Если же во имя расширения смыслового пространства планеты архитекторы будут стремиться к искусственному созданию локалитетов, они столкнутся с тем, что сама универсальность языков проектирования может сделать любой локалитет потенциально тиражируемым. Следовательно, путь к созданию локалитета лежит через алогичное, случайное и парадоксальное сочетание универсальных свойств проектируемого объекта. Спрашивается, каковы основания такой стратегии, достаточно ли для создания локалитета опираться на уникальность исторического ландшафта? Можно ли в самом искусственном проекте создать ( выразить) уникальную констелляцию универсальных свойств, которая не была бы ничтожным по смыслу оригинальничанием. Подлинные локалитеты должны быть значительными. Но тогда – какое количество такого рода значимых локалитетов допустимо для культуры, сколько “чудес” света может вынести на себе Земля? Мы не знаем ответов на эти вопросы.
3. Тело и схема
Третья антиномия рационального и иррационального выступает в виде оппозиции тела и схемы. Сведение сооружения к его схеме – плод рациональной интерпретации. Для классики это ордерные формы, идеальные пропорции и канонические композиции. В модернизме – это геометрическая и техническая символика, выражающая утопические перспективы.
В отличие от постоянно изменяющихся схем и стилистических форм архитектуры ее телесность, ощущение ее инертного присутствия, исторически не меняется. Телесность может усиливаться или ослабевать, быть скрытой или очевидной, обогащаться разновидностями, но она остается равной себе.12 Телесность, прячется за схемами, исчезает из поля зрения.
Она все больше кажется рудиментом профессиональной архитектуры, но в мире человеческих чувств и интуиций значение телесности не ослабевает. Мишель Фуко и Жиль Делез напомнили, что с телом связывается предельный горизонт человеческих страданий и наслаждений, весь объем экзистенциальных смыслов.
Обычно телесность архитектуры ассоциируют с тектонической интуицией, но в переживании телесности есть и многое другое, например, эротика. В зодчестве тема тяжести, (как и ее преодоления) не исчезала никогда, но в постмодернистской архитектуре даже тектонические схемы теряют связь с феноменом гравитации13.
Телесность архитектуры переживается не только в чувстве тяжести или в иллюзии невесомости, но и в динамическом усилии, жесте. Телесность близка чувству материала , но не тождественна ему.14 Особый поворот темы дает “интериоризация” архитектуры. Многие здания и их комплексы ассоциируются с архетипом лабиринта, теряя возможность быть увиденными извне как некое тело.
В проблеме отношения тела и схемы мы сталкиваемся с диалектикой внутреннего и внешнего. Казалось бы, что схема лежит внутри тела, как и его душа. Но иногда схема выносится вовне, просвечивая сквозь стены. Стекло уничтожает различия внутреннего и внешнего. Однако египетская пирамида, организованная извне геометрической фигурой не скрыта схемой, она полностью сохраняет свою тяжесть, которая взаимодействует с ее же “безудержностью линий”.
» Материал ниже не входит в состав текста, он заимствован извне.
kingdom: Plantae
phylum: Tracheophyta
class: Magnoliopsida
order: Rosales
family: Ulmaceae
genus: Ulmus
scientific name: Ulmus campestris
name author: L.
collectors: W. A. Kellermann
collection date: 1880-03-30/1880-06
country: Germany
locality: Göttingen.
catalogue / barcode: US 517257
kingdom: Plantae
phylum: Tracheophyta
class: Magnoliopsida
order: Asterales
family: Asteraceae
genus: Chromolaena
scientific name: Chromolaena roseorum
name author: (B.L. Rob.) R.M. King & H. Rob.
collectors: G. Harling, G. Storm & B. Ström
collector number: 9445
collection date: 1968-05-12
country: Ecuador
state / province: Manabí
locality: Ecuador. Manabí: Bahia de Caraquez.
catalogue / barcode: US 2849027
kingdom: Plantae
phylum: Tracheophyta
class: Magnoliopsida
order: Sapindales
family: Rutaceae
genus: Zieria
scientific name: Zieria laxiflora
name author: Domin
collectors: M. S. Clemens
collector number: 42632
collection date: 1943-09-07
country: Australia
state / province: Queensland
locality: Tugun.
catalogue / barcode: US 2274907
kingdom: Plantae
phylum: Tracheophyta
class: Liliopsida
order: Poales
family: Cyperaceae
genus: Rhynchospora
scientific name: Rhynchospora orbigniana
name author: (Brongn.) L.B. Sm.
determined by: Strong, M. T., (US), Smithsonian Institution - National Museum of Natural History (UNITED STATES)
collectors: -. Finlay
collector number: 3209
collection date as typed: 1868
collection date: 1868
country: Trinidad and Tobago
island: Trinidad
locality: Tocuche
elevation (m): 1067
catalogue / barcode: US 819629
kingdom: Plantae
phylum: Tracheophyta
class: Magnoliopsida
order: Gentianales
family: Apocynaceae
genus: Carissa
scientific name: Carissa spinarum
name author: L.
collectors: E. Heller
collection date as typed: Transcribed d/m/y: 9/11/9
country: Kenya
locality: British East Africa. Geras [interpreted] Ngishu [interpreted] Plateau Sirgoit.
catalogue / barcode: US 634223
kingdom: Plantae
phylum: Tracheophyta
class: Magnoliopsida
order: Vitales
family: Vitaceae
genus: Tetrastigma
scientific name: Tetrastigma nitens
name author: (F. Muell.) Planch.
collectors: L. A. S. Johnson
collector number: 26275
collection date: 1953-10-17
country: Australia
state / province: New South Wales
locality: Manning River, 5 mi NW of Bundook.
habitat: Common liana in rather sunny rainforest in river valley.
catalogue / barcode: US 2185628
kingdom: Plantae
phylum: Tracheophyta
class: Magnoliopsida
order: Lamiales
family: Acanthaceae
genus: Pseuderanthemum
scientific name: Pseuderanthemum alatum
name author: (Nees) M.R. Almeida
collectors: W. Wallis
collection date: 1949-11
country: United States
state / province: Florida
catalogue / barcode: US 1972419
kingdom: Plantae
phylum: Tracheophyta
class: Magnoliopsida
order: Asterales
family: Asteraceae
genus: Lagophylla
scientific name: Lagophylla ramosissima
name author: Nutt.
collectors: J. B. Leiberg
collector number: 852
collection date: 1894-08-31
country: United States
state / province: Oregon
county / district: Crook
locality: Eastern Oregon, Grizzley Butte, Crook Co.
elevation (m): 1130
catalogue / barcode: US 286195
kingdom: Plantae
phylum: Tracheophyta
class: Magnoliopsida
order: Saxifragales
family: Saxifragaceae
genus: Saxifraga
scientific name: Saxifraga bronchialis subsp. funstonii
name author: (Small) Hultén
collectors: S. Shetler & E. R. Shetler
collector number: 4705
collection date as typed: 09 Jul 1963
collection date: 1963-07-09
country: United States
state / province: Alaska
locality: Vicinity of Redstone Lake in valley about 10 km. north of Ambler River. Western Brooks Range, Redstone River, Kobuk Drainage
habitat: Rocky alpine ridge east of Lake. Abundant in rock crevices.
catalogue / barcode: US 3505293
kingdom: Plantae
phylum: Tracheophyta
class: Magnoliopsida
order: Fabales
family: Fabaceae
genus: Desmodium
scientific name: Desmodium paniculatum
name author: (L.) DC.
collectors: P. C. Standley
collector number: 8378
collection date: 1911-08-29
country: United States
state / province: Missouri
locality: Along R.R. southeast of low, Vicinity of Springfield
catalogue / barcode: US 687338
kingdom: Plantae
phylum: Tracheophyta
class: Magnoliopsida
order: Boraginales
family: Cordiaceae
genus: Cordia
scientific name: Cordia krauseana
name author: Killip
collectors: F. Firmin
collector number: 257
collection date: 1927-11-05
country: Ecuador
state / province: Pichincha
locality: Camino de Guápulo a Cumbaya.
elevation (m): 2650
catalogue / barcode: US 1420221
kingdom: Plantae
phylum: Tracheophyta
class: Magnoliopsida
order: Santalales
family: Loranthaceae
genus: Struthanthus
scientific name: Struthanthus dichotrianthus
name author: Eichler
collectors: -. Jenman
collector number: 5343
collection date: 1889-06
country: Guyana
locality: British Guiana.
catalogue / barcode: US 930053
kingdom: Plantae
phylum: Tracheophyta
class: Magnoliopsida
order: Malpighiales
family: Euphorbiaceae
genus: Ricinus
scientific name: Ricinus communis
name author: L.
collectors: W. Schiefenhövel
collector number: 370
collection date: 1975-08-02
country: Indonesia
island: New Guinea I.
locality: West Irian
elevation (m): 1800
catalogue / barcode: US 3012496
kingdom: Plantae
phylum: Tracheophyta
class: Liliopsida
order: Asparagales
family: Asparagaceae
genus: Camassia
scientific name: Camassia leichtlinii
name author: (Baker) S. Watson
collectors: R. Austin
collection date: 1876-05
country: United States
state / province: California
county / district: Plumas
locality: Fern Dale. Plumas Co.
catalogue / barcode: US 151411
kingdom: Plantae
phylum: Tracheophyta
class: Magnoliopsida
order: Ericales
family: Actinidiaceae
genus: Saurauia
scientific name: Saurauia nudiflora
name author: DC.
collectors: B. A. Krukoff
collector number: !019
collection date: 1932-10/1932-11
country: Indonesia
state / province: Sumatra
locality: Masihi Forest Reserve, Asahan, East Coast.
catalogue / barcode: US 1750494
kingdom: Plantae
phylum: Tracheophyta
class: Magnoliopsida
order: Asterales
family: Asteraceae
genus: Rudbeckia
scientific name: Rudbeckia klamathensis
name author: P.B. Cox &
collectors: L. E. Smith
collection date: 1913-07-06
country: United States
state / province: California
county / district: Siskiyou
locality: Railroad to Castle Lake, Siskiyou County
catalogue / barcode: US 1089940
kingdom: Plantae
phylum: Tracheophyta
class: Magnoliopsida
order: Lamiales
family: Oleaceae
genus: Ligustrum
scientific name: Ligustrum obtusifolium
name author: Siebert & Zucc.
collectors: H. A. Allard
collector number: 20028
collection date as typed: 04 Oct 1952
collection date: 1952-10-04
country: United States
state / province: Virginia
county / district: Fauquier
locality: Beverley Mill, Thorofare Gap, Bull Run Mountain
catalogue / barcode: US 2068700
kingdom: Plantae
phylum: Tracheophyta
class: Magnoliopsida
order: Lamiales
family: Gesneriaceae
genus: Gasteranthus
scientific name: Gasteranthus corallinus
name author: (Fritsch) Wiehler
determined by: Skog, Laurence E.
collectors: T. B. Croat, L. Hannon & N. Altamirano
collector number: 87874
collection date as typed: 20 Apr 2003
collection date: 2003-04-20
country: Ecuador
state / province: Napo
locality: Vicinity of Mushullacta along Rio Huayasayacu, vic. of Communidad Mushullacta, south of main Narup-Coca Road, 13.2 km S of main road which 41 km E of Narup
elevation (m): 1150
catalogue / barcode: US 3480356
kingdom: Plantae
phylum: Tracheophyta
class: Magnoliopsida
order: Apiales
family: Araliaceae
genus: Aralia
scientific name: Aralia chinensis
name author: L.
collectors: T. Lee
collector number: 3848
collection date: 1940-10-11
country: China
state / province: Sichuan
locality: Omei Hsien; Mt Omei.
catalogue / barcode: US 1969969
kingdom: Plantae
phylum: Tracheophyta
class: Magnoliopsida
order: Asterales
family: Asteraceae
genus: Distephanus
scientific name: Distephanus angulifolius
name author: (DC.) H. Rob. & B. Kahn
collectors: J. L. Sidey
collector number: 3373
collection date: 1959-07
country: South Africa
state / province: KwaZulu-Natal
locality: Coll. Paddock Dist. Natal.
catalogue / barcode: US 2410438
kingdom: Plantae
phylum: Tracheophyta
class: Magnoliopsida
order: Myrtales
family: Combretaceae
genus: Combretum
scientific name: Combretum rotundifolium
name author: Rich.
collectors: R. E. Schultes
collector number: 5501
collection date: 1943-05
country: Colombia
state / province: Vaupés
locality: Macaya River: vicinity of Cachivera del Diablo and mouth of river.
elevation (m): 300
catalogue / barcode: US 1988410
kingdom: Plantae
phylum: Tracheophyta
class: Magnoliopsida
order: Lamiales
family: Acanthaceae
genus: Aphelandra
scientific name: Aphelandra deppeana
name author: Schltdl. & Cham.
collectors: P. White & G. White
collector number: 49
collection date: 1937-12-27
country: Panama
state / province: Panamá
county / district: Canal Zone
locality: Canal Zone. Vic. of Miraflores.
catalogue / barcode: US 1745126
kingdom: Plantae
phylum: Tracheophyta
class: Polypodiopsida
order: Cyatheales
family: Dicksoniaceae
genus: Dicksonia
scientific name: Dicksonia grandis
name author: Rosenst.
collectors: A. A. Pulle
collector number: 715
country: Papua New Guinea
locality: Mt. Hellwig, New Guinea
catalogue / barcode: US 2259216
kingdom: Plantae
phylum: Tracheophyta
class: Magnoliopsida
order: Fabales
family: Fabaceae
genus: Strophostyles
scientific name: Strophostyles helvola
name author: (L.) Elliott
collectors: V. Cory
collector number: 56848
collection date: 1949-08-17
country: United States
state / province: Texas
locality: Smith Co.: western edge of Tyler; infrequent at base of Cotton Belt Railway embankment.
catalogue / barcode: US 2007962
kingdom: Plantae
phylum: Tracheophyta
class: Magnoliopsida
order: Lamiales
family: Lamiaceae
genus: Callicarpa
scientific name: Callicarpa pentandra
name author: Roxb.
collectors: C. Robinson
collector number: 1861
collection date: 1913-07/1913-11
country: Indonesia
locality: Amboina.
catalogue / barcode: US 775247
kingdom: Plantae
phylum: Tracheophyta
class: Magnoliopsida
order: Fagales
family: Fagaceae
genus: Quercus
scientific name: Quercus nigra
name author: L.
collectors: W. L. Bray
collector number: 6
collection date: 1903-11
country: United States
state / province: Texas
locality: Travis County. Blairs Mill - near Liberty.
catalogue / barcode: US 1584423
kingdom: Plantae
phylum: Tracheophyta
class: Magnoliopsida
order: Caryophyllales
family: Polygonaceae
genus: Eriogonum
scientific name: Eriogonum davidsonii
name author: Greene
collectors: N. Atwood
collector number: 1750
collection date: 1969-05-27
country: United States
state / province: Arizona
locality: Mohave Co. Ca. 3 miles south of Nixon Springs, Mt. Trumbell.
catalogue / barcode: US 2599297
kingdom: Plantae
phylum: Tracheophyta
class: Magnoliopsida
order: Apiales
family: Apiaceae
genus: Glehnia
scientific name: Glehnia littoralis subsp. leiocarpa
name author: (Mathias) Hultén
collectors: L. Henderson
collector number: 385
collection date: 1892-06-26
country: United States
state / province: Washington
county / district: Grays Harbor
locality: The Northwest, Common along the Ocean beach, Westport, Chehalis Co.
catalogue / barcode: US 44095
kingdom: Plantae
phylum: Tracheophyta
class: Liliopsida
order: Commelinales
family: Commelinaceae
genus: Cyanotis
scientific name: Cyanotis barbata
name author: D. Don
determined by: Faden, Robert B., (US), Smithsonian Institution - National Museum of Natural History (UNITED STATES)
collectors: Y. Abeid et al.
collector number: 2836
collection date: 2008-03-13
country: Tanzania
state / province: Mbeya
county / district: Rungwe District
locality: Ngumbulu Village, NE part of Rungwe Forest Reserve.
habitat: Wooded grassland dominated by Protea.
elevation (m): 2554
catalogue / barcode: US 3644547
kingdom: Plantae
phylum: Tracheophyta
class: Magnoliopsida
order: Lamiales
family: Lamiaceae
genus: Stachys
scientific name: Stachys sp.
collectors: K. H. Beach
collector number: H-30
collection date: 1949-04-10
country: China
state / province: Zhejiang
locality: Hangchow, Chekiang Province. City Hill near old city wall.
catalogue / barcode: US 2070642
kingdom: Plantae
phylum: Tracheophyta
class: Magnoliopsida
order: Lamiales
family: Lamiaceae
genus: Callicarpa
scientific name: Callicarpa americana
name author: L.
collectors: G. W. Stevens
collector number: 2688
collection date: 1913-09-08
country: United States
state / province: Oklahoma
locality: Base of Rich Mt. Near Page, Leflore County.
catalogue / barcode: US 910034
Спрашивается, не станет ли попытка теоретической рационализации причиной окончательного уничтожения телесности? Быть можкт философская рефлексия способна возврашать утраченное. Не способна ли теоретическая рефлексия восстановить ценность архитектурной телесности, как естествознание оказалось способным возвратить человеку чувство природы? Конечно, можно спросить – “а нужно ли это?” Это одна сторона проблемы. Другая сторона – как это может быть осуществлено в проектировании.
4. Пространство и время
Обычно тело противопоставляют не схеме, а пространству. Архитектура в ХХ веке постепенно превращалась в “организацию (т.е. схематизацию) пространства”. Сама победа пространственности как категории архитектуры являет собой продукт многовековой схематизации мышления. Тело вытеснялось схемой, а пространство понималось как остаточная субстанция архитектуры, в которой телесность уже ощущалась скорее как метафизическое свечение или трансцендентальная способность представления.15 С приходом постмодерна пространство все более теряет субстанциальность, переживаясь как поверхность или плоскость, из трехмерного становится двумерным.
Этот сдвиг скорее всего продиктован опытом письменности и вызван к жизни способом графического представления знаков. То, что письмо в конце ХХ века начало ассоциироваться уже не с листом рисунка или книжной страницей, а с экраном телевизора или компьютера, эту особенность восприятия только усилило. Пространство постепенно становится плоским планом, территорией или списком в компьютерной памяти. Выбор объектов теперь в большей степени определяется программами, организованными во времени. Если в архитектуре модернизма временем определялись поточные функциональные схемы, то в компьютерной идеологии все сводится к временным процессам, хотя удовлетворяя традиции архитектурных представлений, компьютеры научилась имитировать трехмерные и кинетические пространственные представления.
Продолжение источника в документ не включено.